### EXERCISE OBJECTIVE
When you reach the records, transcribe each one exactly.

··· SOURCE DATA

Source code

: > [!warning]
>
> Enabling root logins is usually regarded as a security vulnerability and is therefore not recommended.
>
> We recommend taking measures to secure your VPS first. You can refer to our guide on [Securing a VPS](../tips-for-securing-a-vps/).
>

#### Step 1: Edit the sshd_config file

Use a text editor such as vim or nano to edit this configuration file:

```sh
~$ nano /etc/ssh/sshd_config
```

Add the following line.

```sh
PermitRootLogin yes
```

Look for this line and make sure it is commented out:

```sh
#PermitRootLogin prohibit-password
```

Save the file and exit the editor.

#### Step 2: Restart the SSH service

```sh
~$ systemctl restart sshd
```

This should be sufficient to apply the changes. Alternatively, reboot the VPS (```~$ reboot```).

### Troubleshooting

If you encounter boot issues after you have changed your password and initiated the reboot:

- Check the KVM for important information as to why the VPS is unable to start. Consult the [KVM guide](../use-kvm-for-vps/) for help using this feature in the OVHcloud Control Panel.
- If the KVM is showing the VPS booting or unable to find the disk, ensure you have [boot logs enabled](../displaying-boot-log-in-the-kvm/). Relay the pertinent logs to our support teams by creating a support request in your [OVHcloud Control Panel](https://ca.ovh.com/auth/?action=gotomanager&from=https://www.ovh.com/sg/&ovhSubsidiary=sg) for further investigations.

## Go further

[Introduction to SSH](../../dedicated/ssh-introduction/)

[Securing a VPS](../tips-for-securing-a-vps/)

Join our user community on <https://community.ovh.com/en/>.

······

### OUTPUT
Source code

: > [!warning]
>
> Enabling root logins is usually regarded as a security vulnerability and is therefore not recommended.
>
> We recommend taking measures to secure your VPS first. You can refer to our guide on [Securing a VPS](../tips-for-securing-a-vps/).
>

#### Step 1: Edit the sshd_config file

Use a text editor such as vim or nano to edit this configuration file:

```sh
~$ nano /etc/ssh/sshd_config
```

Add the following line.

```sh
PermitRootLogin yes
```

Look for this line and make sure it is commented out:

```sh
#PermitRootLogin prohibit-password
```

Save the file and exit the editor.

#### Step 2: Restart the SSH service

```sh
~$ systemctl restart sshd
```

This should be sufficient to apply the changes. Alternatively, reboot the VPS (```~$ reboot```).

### Troubleshooting

If you encounter boot issues after you have changed your password and initiated the reboot:

- Check the KVM for important information as to why the VPS is unable to start. Consult the [KVM guide](../use-kvm-for-vps/) for help using this feature in the OVHcloud Control Panel.
- If the KVM is showing the VPS booting or unable to find the disk, ensure you have [boot logs enabled](../displaying-boot-log-in-the-kvm/). Relay the pertinent logs to our support teams by creating a support request in your [OVHcloud Control Panel](https://ca.ovh.com/auth/?action=gotomanager&from=https://www.ovh.com/sg/&ovhSubsidiary=sg) for further investigations.

## Go further

[Introduction to SSH](../../dedicated/ssh-introduction/)

[Securing a VPS](../tips-for-securing-a-vps/)

Join our user community on <https://community.ovh.com/en/>.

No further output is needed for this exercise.